• [Instructions to follow]: Copy every line of text in the material below word for word, leaving the pictures out of your answer.

• [Input data]:
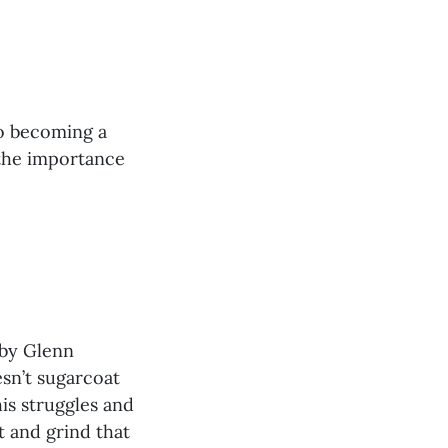
to becoming a
 the importance
by Glenn
sn’t sugarcoat
is struggles and
it and grind that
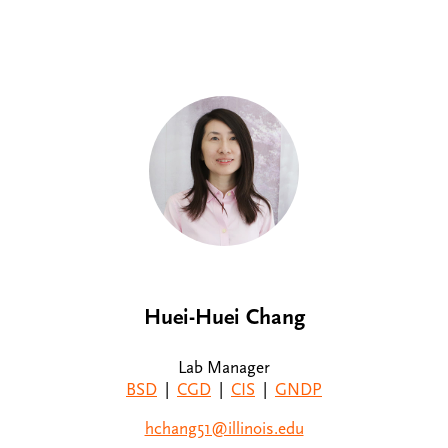
Huei-Huei Chang
Lab Manager
BSD
|
CGD
|
CIS
|
GNDP
hchang51@illinois.edu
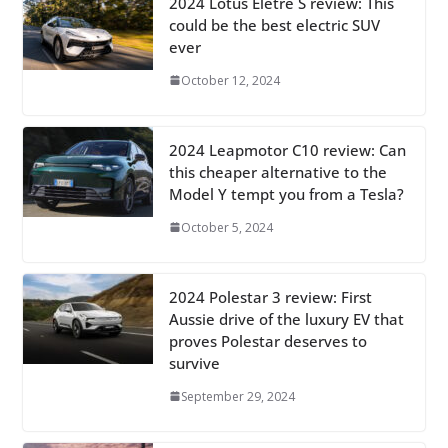
2024 Lotus Eletre S review: This
could be the best electric SUV
ever
October 12, 2024
2024 Leapmotor C10 review: Can
this cheaper alternative to the
Model Y tempt you from a Tesla?
October 5, 2024
2024 Polestar 3 review: First
Aussie drive of the luxury EV that
proves Polestar deserves to
survive
September 29, 2024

• [Your solution]:
to becoming a
 the importance
by Glenn
sn’t sugarcoat
is struggles and
it and grind that
Huei-Huei Chang
Lab Manager
BSD
|
CGD
|
CIS
|
GNDP
hchang51@illinois.edu
2024 Lotus Eletre S review: This
could be the best electric SUV
ever
October 12, 2024
2024 Leapmotor C10 review: Can
this cheaper alternative to the
Model Y tempt you from a Tesla?
October 5, 2024
2024 Polestar 3 review: First
Aussie drive of the luxury EV that
proves Polestar deserves to
survive
September 29, 2024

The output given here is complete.